ABOUT THIS EXERCISE —
An exact copy of the data is needed, one that excludes all pictures.
*** Block opens ***
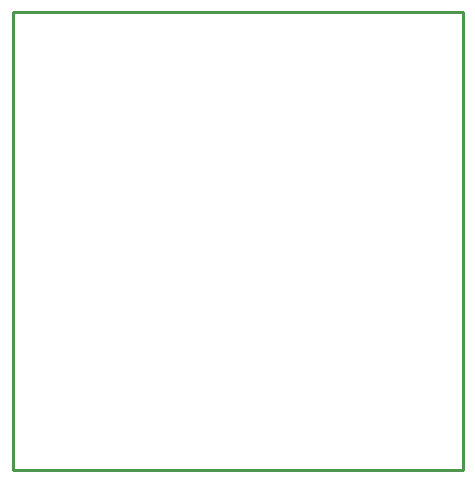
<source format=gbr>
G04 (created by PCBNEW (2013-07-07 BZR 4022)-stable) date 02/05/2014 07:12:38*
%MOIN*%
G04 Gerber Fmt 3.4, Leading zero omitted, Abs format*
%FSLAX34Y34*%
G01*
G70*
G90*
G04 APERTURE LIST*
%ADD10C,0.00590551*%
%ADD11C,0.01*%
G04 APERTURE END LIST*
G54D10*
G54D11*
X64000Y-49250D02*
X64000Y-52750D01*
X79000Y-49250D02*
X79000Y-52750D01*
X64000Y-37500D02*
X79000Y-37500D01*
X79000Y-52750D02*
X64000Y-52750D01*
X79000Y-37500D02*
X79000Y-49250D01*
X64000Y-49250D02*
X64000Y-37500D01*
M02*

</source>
*** Block closes ***
WRITTEN SOLUTION —
<source format=gbr>
G04 (created by PCBNEW (2013-07-07 BZR 4022)-stable) date 02/05/2014 07:12:38*
%MOIN*%
G04 Gerber Fmt 3.4, Leading zero omitted, Abs format*
%FSLAX34Y34*%
G01*
G70*
G90*
G04 APERTURE LIST*
%ADD10C,0.00590551*%
%ADD11C,0.01*%
G04 APERTURE END LIST*
G54D10*
G54D11*
X64000Y-49250D02*
X64000Y-52750D01*
X79000Y-49250D02*
X79000Y-52750D01*
X64000Y-37500D02*
X79000Y-37500D01*
X79000Y-52750D02*
X64000Y-52750D01*
X79000Y-37500D02*
X79000Y-49250D01*
X64000Y-49250D02*
X64000Y-37500D01*
M02*

</source>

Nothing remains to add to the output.